Talk A Speech Recognition Toolkit based on Python

Presented by Yotaro Kubo in Scientific track 2010 on 2010/07/10 from 14:45 to 15:00 in room Dussane

SRTk is an open-source software framework for speech recognition implemented by using Python [1]. Automatic speech recognition (ASR), which converts recorded speech audio signals to text transcriptions, is one of the most promising technologies for advanced human-machine interaction. Although the algorithms and heuristics used in this technology are still under investigation and are in need of rapid implementation of state-of-the-art methods, the current frameworks are mainly implemented by using "heavyweight" languages. This is mainly due to the amounts of data used in ASR research. The number of vectors used for building models is significantly high in general. This situation makes it difficult to implement ASR research software in "easy-to-hack" way. In this framework, the Python language is used as a glue language of small high-performance modules written by using the C++ language and the Boost.Python modules. Since the speech recognition research maintains modularity, this architecture speeds up the ASR methods without loss of flexibility.

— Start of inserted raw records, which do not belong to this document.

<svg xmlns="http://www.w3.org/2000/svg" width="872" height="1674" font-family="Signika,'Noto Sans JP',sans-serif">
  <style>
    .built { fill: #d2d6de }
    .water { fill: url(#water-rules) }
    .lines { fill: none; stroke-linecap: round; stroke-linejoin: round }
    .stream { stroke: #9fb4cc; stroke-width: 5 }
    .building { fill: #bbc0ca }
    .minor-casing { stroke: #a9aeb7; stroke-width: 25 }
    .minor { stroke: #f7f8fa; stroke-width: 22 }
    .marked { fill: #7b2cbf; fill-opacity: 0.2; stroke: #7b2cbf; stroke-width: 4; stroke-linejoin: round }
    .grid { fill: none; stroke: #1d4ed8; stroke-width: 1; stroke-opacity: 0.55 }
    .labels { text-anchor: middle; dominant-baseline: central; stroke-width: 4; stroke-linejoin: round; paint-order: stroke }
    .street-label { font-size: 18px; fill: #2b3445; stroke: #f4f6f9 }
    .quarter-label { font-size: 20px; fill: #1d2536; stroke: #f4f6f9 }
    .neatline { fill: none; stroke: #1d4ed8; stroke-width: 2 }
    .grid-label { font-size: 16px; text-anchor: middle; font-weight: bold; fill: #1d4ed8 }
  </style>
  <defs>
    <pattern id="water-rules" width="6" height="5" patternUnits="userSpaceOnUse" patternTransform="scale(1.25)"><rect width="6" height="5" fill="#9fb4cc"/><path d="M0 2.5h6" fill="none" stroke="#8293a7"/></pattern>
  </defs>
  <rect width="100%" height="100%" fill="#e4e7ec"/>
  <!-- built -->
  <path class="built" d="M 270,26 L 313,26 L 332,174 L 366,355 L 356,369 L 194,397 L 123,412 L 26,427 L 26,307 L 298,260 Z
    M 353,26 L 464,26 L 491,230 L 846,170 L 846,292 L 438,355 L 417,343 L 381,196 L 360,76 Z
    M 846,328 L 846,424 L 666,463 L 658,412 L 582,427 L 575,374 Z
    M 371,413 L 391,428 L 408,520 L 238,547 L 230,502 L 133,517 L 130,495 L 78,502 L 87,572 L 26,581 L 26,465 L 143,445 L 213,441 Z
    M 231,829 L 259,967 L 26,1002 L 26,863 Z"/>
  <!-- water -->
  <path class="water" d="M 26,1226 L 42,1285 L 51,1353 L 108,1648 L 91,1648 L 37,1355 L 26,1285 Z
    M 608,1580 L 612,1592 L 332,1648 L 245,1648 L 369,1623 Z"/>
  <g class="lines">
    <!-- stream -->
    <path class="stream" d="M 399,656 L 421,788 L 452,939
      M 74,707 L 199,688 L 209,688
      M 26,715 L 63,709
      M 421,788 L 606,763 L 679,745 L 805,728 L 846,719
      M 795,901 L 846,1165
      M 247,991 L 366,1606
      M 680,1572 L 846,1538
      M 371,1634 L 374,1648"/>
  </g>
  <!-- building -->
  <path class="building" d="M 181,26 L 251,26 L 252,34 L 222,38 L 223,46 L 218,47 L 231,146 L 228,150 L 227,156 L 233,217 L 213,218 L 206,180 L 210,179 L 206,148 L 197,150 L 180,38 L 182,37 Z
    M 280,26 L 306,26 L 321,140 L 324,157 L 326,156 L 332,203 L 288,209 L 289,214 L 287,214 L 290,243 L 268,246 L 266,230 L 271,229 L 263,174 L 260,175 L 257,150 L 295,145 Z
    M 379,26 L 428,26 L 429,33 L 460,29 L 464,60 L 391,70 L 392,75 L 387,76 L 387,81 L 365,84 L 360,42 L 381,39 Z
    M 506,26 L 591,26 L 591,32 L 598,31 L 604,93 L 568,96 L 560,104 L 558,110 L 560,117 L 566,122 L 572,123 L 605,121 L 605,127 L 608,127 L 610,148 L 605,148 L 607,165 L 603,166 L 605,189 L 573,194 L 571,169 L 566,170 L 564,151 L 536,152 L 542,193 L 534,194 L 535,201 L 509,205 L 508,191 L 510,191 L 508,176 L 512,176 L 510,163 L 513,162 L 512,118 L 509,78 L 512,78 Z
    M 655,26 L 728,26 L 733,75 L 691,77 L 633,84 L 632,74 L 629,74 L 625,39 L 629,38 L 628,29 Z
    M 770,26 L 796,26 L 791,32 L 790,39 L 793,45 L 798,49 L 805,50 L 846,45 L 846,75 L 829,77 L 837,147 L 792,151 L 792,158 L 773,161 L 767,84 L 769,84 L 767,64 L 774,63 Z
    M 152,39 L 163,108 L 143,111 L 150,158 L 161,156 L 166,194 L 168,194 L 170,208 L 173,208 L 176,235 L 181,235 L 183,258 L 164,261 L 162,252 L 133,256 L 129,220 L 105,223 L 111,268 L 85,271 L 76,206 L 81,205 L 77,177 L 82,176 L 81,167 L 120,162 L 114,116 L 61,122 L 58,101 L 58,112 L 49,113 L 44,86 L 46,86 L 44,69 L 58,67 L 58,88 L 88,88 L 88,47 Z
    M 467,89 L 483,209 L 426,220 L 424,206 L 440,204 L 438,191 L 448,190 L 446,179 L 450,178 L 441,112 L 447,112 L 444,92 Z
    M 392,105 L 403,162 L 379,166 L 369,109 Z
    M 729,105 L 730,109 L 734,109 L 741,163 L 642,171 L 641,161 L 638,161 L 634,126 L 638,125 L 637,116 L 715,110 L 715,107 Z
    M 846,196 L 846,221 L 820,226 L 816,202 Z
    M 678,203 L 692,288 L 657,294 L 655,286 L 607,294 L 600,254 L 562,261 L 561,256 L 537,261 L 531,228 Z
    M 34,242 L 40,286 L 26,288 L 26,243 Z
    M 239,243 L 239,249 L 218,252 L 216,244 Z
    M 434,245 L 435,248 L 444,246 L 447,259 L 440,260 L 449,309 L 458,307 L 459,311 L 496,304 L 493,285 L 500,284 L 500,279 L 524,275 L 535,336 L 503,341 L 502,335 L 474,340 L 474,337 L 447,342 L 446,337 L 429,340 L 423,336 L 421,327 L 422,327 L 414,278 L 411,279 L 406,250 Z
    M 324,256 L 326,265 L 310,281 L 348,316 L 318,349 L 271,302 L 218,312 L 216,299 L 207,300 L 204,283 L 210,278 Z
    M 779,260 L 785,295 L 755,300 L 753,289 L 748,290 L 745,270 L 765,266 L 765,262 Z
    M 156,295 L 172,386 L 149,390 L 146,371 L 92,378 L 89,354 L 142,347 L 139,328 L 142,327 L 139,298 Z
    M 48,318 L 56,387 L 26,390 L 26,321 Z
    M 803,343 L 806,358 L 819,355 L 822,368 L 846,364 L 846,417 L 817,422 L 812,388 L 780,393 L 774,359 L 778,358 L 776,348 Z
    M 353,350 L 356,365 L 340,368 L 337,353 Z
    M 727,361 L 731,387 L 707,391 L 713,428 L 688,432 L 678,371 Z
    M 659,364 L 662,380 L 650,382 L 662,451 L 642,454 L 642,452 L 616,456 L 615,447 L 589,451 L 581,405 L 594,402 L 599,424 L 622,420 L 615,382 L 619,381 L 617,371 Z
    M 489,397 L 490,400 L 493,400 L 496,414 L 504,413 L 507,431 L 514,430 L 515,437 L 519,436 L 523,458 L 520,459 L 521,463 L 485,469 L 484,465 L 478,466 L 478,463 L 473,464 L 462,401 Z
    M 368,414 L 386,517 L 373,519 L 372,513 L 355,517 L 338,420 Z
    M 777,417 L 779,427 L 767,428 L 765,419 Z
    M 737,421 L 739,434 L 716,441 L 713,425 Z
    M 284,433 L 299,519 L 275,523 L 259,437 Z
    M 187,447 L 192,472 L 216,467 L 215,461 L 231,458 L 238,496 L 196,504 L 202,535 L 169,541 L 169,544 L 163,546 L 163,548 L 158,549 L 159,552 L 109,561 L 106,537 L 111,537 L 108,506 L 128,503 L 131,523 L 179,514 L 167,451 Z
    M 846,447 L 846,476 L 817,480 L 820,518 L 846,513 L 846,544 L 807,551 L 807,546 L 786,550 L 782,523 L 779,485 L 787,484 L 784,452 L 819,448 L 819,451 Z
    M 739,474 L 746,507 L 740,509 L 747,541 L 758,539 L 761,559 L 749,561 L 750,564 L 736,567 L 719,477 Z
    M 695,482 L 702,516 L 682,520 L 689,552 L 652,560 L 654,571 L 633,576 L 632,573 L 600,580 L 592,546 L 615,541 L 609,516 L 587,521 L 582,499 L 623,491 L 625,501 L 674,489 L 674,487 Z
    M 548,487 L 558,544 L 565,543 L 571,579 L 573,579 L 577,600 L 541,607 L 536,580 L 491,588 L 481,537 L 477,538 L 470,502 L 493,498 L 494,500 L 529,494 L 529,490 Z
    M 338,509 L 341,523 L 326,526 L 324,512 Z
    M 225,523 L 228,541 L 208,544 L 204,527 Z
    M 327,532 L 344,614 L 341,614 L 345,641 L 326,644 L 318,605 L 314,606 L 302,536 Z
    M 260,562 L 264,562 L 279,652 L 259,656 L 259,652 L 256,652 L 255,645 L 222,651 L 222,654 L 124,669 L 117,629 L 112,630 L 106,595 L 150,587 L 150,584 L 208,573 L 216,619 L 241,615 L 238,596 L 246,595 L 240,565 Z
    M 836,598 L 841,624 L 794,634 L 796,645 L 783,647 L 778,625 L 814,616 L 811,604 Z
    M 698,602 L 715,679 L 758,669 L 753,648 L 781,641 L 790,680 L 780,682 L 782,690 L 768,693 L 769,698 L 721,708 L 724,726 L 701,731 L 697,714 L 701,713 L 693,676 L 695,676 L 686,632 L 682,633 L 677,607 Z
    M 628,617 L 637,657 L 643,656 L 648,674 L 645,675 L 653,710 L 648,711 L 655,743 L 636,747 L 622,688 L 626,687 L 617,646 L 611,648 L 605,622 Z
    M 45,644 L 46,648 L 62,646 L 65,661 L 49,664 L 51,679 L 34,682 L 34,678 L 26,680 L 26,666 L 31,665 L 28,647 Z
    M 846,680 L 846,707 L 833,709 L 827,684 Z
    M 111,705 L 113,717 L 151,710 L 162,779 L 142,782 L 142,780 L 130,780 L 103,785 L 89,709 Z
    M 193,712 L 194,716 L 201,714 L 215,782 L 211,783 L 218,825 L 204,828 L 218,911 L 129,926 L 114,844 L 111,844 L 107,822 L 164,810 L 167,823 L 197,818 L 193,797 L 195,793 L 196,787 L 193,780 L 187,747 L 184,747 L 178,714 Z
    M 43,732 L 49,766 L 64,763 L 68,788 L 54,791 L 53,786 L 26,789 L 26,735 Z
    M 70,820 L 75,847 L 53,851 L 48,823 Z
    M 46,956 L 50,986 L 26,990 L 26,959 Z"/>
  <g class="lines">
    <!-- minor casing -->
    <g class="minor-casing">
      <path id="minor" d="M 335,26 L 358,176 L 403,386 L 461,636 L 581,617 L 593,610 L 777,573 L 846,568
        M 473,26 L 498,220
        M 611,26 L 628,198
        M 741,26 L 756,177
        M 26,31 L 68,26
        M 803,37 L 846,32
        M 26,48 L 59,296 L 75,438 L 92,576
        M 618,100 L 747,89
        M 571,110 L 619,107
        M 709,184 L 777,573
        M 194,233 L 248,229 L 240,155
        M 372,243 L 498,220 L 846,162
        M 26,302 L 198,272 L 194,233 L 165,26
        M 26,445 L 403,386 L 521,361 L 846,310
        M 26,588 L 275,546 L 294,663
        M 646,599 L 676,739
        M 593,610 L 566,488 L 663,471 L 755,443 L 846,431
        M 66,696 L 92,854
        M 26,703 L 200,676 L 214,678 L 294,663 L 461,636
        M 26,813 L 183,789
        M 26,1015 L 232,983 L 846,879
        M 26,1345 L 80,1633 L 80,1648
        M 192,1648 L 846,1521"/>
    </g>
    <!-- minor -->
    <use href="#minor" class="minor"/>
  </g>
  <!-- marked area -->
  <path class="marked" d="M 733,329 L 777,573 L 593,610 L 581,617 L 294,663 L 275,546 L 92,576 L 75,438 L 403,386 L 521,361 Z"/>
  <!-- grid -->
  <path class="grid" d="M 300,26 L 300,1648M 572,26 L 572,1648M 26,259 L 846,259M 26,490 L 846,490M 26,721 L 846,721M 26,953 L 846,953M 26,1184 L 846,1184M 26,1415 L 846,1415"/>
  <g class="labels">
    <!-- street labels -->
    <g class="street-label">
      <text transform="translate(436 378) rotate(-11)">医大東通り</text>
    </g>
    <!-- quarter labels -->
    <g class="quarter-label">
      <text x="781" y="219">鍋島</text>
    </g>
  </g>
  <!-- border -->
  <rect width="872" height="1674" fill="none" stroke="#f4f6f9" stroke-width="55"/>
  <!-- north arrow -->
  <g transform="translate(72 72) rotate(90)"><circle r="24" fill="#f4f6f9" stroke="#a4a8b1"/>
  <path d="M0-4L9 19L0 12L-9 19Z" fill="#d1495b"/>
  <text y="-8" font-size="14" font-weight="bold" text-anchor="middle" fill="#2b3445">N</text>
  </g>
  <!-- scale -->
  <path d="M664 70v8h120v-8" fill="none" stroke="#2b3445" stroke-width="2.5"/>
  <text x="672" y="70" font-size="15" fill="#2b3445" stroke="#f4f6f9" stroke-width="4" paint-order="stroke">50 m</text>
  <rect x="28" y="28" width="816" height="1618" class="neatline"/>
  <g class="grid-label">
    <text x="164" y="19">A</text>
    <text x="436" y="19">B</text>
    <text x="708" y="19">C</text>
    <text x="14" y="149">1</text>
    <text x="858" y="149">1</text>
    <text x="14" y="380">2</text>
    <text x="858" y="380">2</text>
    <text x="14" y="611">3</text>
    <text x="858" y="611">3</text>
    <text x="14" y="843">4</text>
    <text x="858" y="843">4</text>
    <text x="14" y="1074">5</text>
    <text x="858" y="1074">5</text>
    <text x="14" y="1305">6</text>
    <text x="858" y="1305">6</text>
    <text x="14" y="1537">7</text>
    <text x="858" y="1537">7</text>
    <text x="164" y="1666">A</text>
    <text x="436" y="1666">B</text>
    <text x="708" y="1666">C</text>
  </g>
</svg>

This module installs several shell commands to manipulate probabilistic models and data used in ASR, and several python modules to enable investigations of ASR. Specifically, the following modules are implemented in order to realize python-based ASR.

  1. Continuous-density hidden Markov models (CD-HMMs) and their training methods

    In current ASR methods, CD-HMMs are widely accepted as a model of speech feature sequences. Although there exists some python-based implementation of HMMs for modeling of discrete univariate sequence, an HMM implementation for continuous multivariate sequences is the first one. As training methods of CD-HMMs, maximum-likelihood training method and minimum mutual information training method are implemented in this module. CD-HMMs are also widely used in several fields; such as gesture recognition and hand-writing recognition.

  2. OpenFST wrapper

    Weighted finite-state transducer (WFST), extension of finite-state automaton (FSA), is a very important model for natural language processing as well as speech recognition. This model represents transducers of symbol sequences. Since ASR can be assumed as a transition process, which converts phoneme sequences into word sequences, some algorithms for WFST manipulation are useful for ASR.

  3. Speech decoder based on beam search for WFSTs

    In order to obtain results of speech recognition, a shortest path algorithm on WFSTs is applied in general. A beam-search method for WFSTs and HMMs is implemented in this module.

  4. Speech signal processing tools

    Since raw samples of recorded speech signals are intractable in general, feature extraction methods, which extract sequences of feature vectors from sample sequences, are applied. This software framework implements an extraction method of the most widely accepted feature, called Mel-frequency cepstral coefficients (MFCCs).

The performances of this software framework are evaluated by using open-source speech corpus "VoxForge," and a standard benchmark test in academic field "TIMIT." Basic theories of ASR, implementation details of this framework, and the basic usage will be presented in the session.